_Quoted passage_.
RESULTS Control sections of the supraspinatus tendon from elderly individuals showed thinning of the fascicles and broadening of the endotenon space, which contained a number of prominent vascular channels. Collagen type III staining was found in the endotenon but was absent in the adjacent fascicles (Fig. 2). In all of the specimens of cuff tearing the usual architecture of the tendon, which is characterized by fascicles in parallel arrangement with the intervening endotenon, could not be recognized in the stump area. The torn margins showed fronds of tendinous tissue in close proximity to bursal tissue. There was a significant degree of fibrovascular proliferation in the thickened bursal wall. Cellular as well as vascular proliferation occurred in the tendon tissue, not only at the region of the tear but also close to the margins of surgical resection . Most of the proliferating cells in the tendon substance appeared to be plump mesenchymal cells. Inflammatory cells were not present. Cellular and vas-

eular proliferation was conspicuous in all of the representative sections taken from the medial, lateral, anterior, and posterior segments of the specimens . Collagen type III staining was predominant in areas around the vessels and contiguous with the mesenchymal cells. The fibrillary staining often lacked specific orientation, although its major concentration around the vessels in the bursal tissue gave it a concentric appearance (Fig. 3). In the tendon substance, vascular proliferation was comparatively much less than in the bursa, and the presence of collagen type III was more visible in relation to proliferating cells (Fig. 4). Staining in connection with the cells could also be seen in the fronds at the tear margins, which were devoid of vascular channels (Fig. 5).

_Records_.
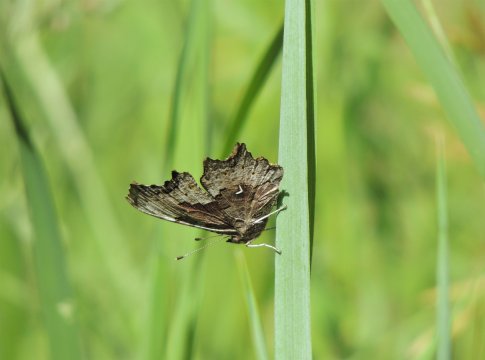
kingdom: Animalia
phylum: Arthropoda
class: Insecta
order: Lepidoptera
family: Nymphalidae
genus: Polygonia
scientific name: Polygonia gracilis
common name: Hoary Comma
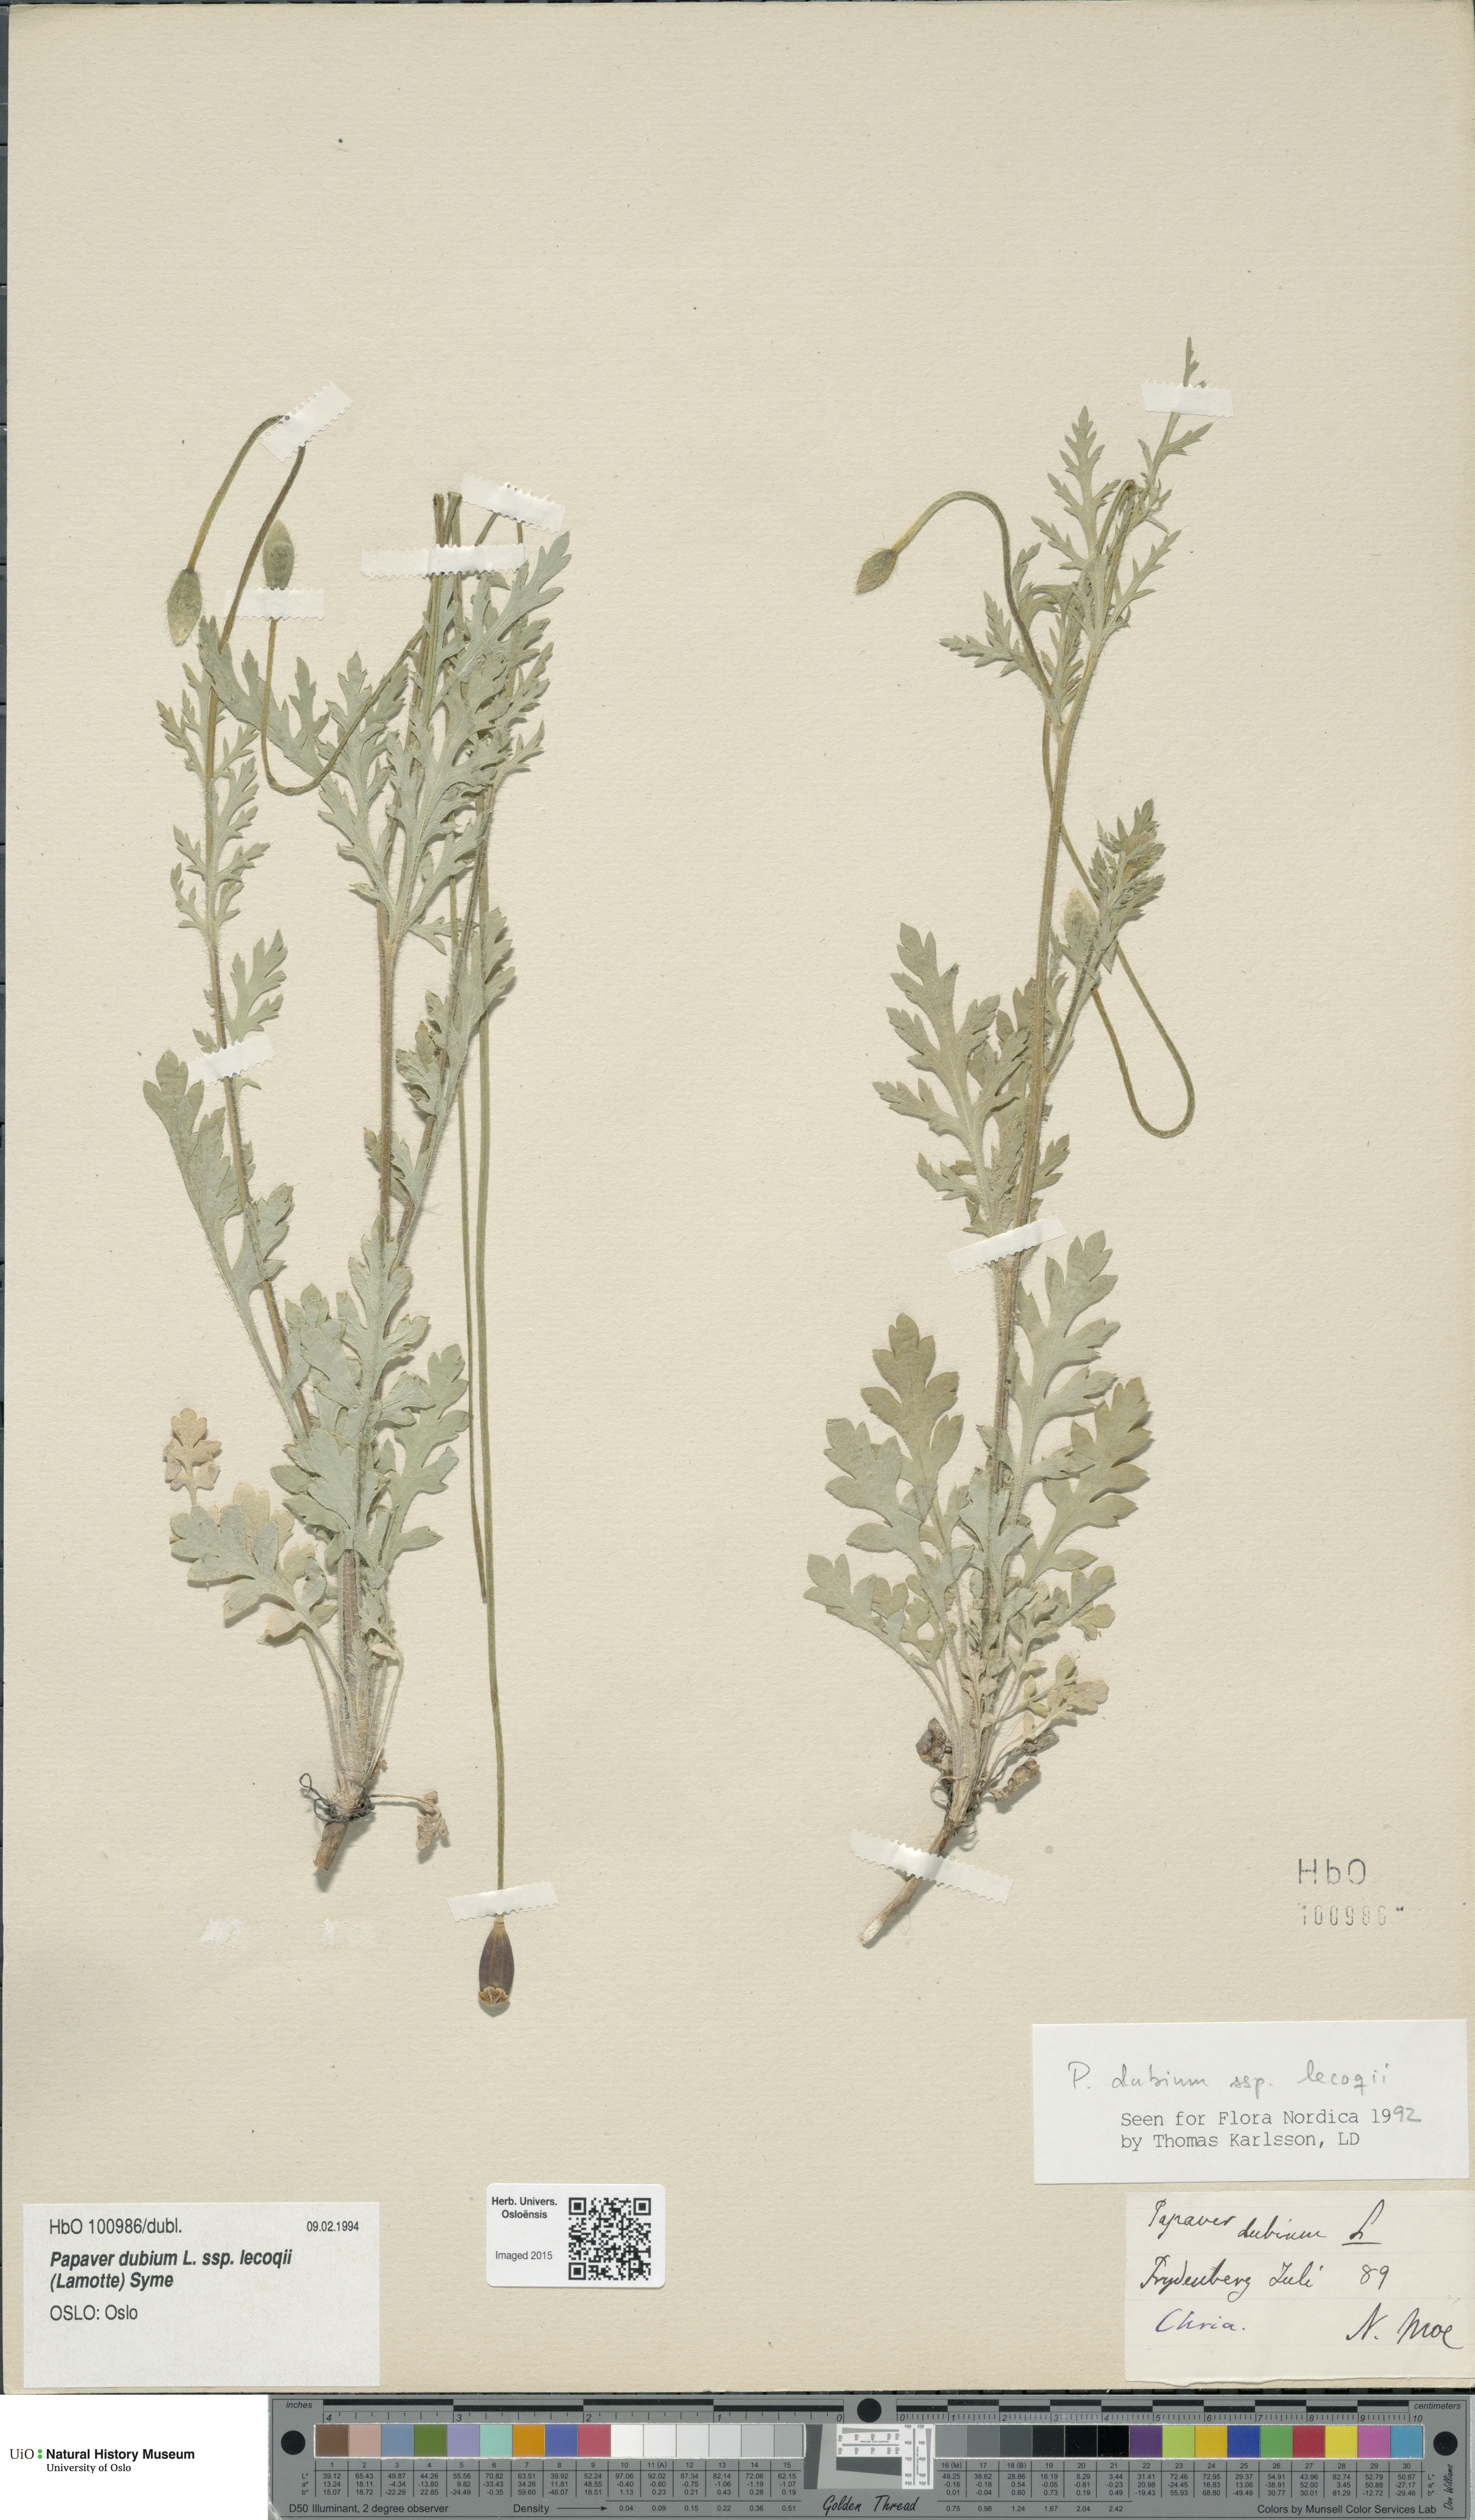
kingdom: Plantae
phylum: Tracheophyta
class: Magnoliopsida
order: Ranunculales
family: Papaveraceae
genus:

_Tasks to complete_.
1 > In the tendon passage, what did most of the proliferating cells in the tendon substance appear to be?
2 > Condense the paragraph of the tendon passage that begins "Control sections of the supraspinatus tendon" into a bulleted list of its main findings.
3 > Output the wording of the tendon passage exactly, starting with "eular proliferation was" and going on through "channels (Fig. 5).".
Use only the tendon passage to complete these tasks, not the listing or outside knowledge.

_Solutions to the problems_.
1 > They appeared to be plump mesenchymal cells.

2 >
- In control tendon from elderly individuals, the fascicles were thinner and the endotenon space was broader and held prominent vascular channels. Collagen type III stained in the endotenon but not in the fascicles.
- In all torn cuff specimens, the usual parallel fascicle architecture could not be recognized in the stump area.
- Torn margins showed fronds of tendinous tissue close to bursal tissue. The thickened bursal wall showed marked fibrovascular proliferation.
- Cellular and vascular proliferation occurred in the tendon tissue, both at the tear and near the surgical resection margins. Most proliferating cells looked like plump mesenchymal cells.
- No inflammatory cells were present.
- Proliferation was conspicuous in sections from all four segments: medial, lateral, anterior, and posterior.
- Collagen type III staining was concentrated around vessels and next to mesenchymal cells. It often lacked orientation but looked concentric around bursal vessels.
- The tendon substance had much less vascular proliferation than the bursa. There, collagen type III was more visible in relation to proliferating cells.
- Cell-related staining also appeared in the fronds at the tear margins, which lacked vascular channels.

3 >
eular proliferation was conspicuous in all of the representative sections taken from the medial, lateral, anterior, and posterior segments of the specimens . Collagen type III staining was predominant in areas around the vessels and contiguous with the mesenchymal cells. The fibrillary staining often lacked specific orientation, although its major concentration around the vessels in the bursal tissue gave it a concentric appearance (Fig. 3). In the tendon substance, vascular proliferation was comparatively much less than in the bursa, and the presence of collagen type III was more visible in relation to proliferating cells (Fig. 4). Staining in connection with the cells could also be seen in the fronds at the tear margins, which were devoid of vascular channels (Fig. 5).